核心概念
Adaptive regularization of the representation rank of value networks in deep reinforcement learning based on the implicit constraints imposed by the Bellman equation.
摘要
The paper investigates the role of representation rank, which measures the expressive capacity of value networks in deep reinforcement learning (DRL). Existing studies focus on unboundedly maximizing this rank, which can lead to overly complex models that undermine performance.
The authors derive an upper bound on the cosine similarity of consecutive state-action pair representations of value networks, based on the Bellman equation. This upper bound implicitly constrains the representation rank. Motivated by this finding, the authors propose a novel regularizer called BEllman Equation-based automatic rank Regularizer (BEER), which adaptively regularizes the representation rank to improve DRL agent performance.
The key highlights are:
- Derivation of an upper bound on the cosine similarity of consecutive state-action pair representations, based on the Bellman equation.

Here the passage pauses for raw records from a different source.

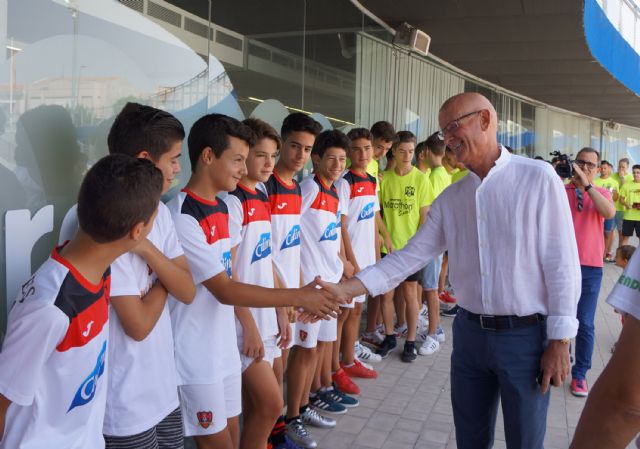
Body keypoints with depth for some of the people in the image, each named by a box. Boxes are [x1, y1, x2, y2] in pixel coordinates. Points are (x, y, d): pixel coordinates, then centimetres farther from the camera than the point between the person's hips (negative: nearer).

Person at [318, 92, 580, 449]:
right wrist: (346, 289, -7)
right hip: (470, 333, 5)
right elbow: (411, 256, 3)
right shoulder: (450, 198, 5)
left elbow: (562, 265, -10)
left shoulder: (538, 178, -10)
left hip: (525, 336, -4)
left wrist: (559, 342, -11)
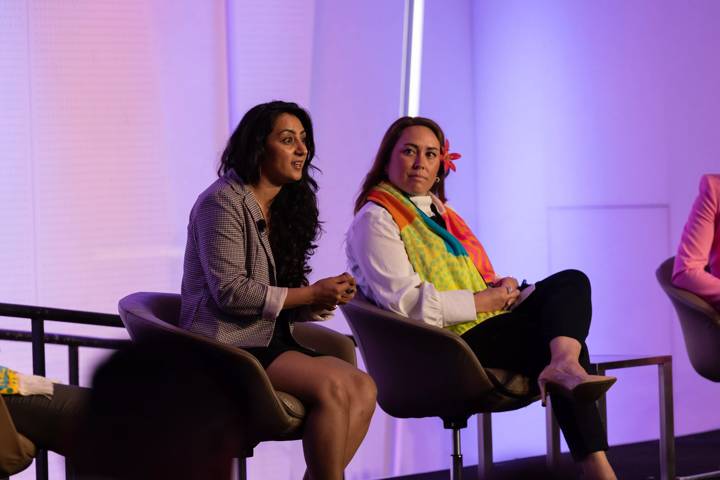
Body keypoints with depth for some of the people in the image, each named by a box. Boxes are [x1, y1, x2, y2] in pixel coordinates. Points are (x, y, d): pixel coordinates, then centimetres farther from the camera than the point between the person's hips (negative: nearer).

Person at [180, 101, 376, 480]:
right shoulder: (223, 202, -7)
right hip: (229, 345, -8)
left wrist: (326, 298, -7)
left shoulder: (286, 207, 17)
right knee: (332, 385, -27)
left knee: (362, 388, -16)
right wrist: (310, 295, -14)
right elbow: (230, 291, -17)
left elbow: (289, 305, 16)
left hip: (273, 341, 8)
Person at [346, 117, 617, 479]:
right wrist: (482, 301, -14)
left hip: (489, 319, 8)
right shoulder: (375, 221, -4)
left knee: (571, 282, -17)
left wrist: (503, 288, 1)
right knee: (561, 338, -20)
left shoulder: (438, 211, 25)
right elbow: (407, 301, -16)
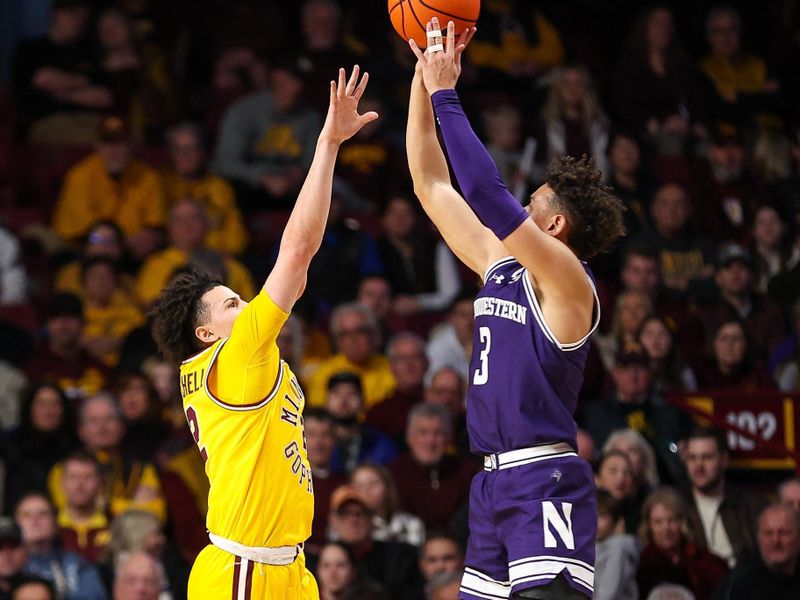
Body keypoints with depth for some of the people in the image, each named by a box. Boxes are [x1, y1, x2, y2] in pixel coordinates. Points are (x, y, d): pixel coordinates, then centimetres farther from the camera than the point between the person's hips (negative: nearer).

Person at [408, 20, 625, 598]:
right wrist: (424, 78, 13)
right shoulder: (499, 265, 15)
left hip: (545, 484, -9)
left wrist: (446, 95, -13)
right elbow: (432, 184, 18)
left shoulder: (567, 280, -8)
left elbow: (487, 193, -20)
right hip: (493, 484, 9)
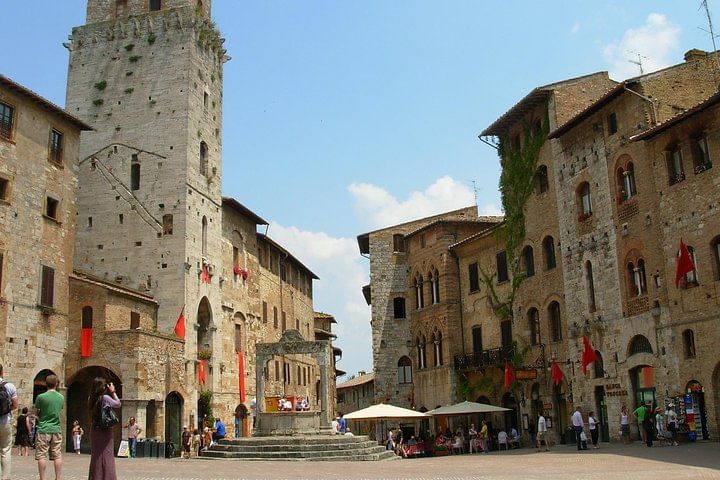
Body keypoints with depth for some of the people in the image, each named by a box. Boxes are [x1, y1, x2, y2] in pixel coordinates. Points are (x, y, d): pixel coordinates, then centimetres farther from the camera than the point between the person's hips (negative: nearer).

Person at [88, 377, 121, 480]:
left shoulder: (91, 399, 3)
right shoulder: (105, 398, -15)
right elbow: (118, 404, -1)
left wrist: (110, 393, 9)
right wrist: (113, 392, 5)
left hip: (94, 430, 6)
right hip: (105, 431, -6)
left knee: (96, 457, 12)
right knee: (106, 456, -2)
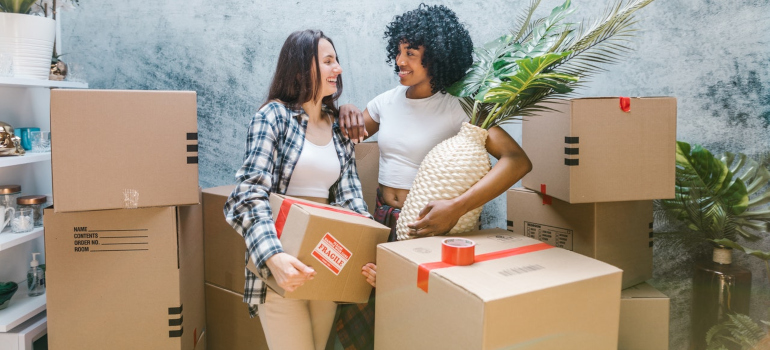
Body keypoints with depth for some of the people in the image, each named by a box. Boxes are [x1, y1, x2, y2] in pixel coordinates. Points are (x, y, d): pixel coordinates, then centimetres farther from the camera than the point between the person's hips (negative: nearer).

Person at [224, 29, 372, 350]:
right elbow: (251, 194, -17)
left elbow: (350, 198, 3)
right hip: (283, 264, -5)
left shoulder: (340, 128, 10)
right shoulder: (274, 115, -7)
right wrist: (274, 257, -33)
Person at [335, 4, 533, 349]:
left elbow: (518, 160, -22)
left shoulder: (456, 108, -11)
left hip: (424, 225, -4)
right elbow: (349, 136, 20)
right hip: (381, 218, 4)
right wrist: (346, 112, -4)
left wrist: (457, 207, -32)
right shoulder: (388, 100, 6)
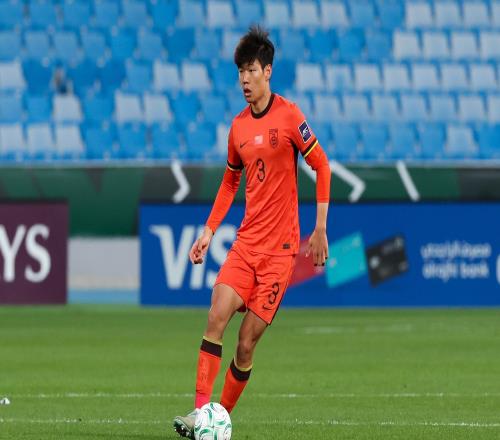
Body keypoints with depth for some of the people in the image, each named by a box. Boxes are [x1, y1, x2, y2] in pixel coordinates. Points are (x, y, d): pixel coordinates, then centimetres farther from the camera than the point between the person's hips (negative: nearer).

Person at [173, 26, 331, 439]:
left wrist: (321, 228, -5)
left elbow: (321, 165, -2)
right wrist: (209, 231, 16)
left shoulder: (289, 115, -7)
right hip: (246, 242, 5)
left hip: (280, 248, -5)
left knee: (247, 343, -5)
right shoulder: (238, 126, 11)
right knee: (216, 317, -14)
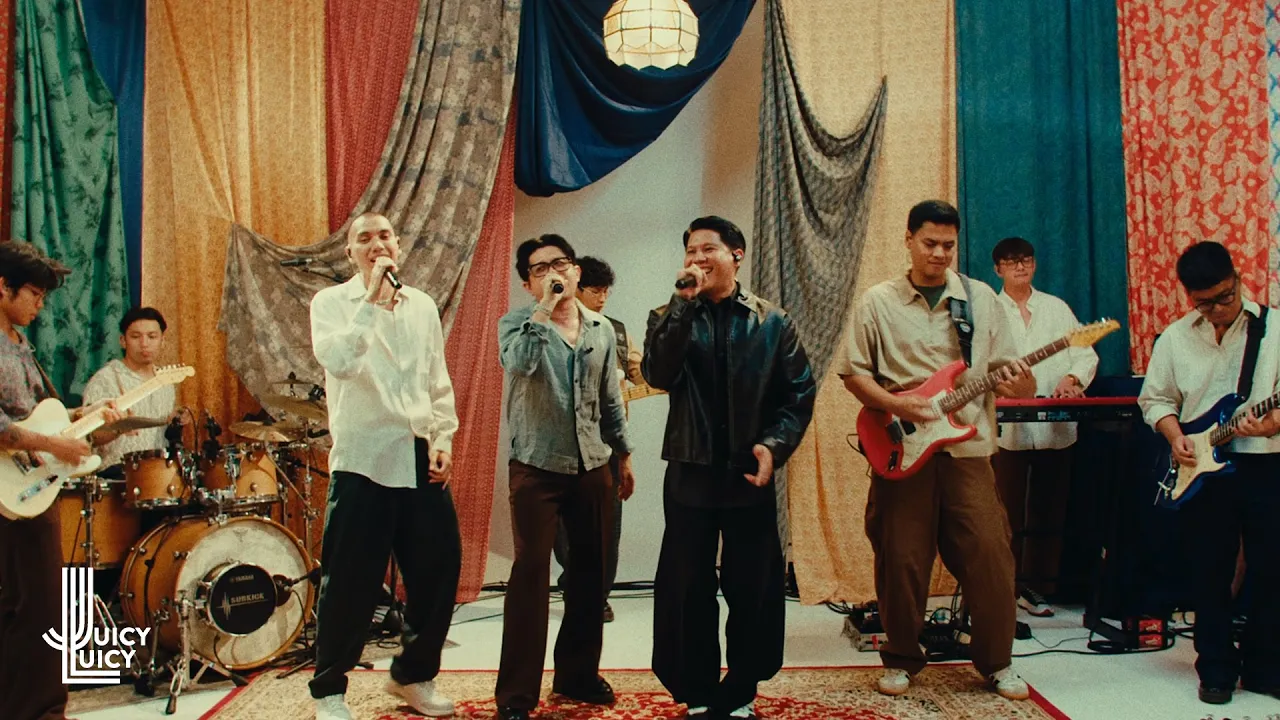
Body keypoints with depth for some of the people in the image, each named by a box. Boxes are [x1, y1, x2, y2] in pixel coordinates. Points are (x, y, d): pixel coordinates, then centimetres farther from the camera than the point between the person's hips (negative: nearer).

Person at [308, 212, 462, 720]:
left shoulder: (423, 307, 13)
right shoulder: (332, 303, 0)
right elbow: (338, 361, -20)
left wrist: (443, 440, 3)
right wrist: (372, 298, -20)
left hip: (422, 459, 5)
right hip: (363, 459, -4)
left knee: (439, 569, 8)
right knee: (351, 581, 1)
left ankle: (414, 674, 29)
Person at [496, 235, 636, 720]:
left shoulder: (602, 329, 8)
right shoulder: (516, 323, -4)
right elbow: (518, 362, -29)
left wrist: (623, 454, 16)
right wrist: (544, 308, -24)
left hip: (593, 467, 5)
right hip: (536, 467, -5)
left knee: (591, 571, 11)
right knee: (531, 574, -5)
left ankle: (578, 672, 28)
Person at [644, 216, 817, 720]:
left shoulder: (772, 321, 5)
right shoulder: (671, 318, 6)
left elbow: (800, 391, 2)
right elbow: (658, 375, -14)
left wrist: (775, 444, -13)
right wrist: (685, 304, -17)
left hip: (751, 473, 0)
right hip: (691, 473, 0)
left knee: (752, 589, 8)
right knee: (688, 590, 6)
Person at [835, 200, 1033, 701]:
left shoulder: (981, 298, 8)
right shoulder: (877, 302, 4)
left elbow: (1009, 371, 9)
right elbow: (853, 372, 3)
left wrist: (1019, 383, -15)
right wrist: (893, 404, -14)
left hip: (968, 449, 1)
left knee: (989, 555, -1)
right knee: (902, 559, 4)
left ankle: (996, 661, 18)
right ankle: (901, 658, 22)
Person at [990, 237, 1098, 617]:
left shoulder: (1057, 308, 14)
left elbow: (1086, 354, 8)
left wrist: (1073, 378, -13)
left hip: (1057, 428, 3)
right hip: (1009, 429, -3)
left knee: (1049, 514, 7)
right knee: (1009, 514, 0)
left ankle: (1036, 586, 18)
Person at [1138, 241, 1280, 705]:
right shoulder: (1175, 338, 6)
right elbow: (1155, 398, 12)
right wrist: (1175, 437, -5)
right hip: (1201, 470, 1)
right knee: (1208, 575, 6)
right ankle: (1217, 669, 20)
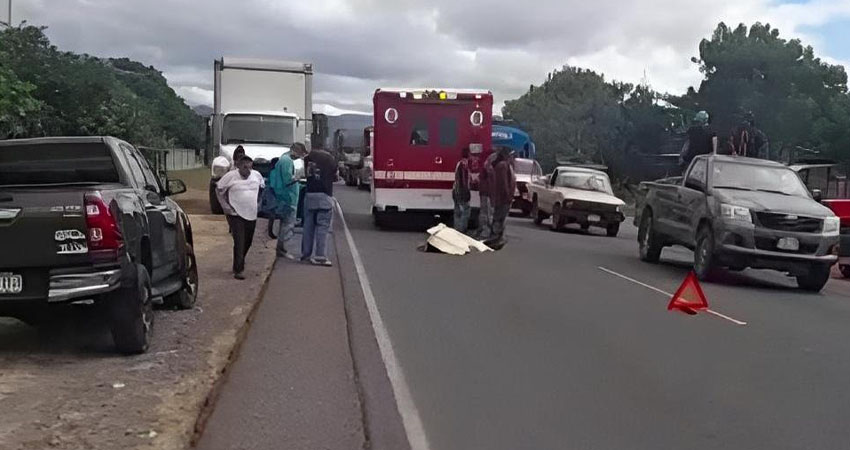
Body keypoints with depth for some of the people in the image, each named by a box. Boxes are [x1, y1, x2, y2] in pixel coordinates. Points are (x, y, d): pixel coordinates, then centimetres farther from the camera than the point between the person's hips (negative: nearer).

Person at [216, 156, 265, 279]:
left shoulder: (257, 175, 1)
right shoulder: (231, 176, -10)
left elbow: (262, 187, 20)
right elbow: (219, 189, 0)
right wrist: (225, 206, -7)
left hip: (252, 215, 5)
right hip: (236, 214, -5)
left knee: (248, 242, 15)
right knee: (239, 243, -12)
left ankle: (240, 262, 38)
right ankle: (238, 270, -8)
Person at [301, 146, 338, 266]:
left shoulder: (308, 157, 6)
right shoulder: (330, 159, 0)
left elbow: (306, 173, 10)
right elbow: (335, 176, 9)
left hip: (309, 195, 3)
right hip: (324, 196, -3)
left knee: (308, 226, 12)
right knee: (322, 227, -4)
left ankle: (305, 253, 19)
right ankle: (320, 256, -8)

- Introduction of the BEER regularizer that adaptively controls the representation rank by adhering to the constraints imposed by the Bellman equation.
- Validation of the effectiveness of BEER on illustrative experiments and scaling it up to challenging continuous control tasks, where BEER outperforms existing methods by a large margin.
- Demonstration of BEER's ability to reduce the approximation error of value function estimation compared to other algorithms.
統計資料
The representation rank is bounded by factors like the discount factor, the weights of the last layer of the neural network, and the representations norms.
The cosine similarity between consecutive state-action pair representations is upper bounded by a function of the representation norms and the discount factor.
引述
The cosine similarity is constrained, thereby restraining the representation rank itself.
The implication is profound: The cosine similarity is constrained, thereby restraining the representation rank itself.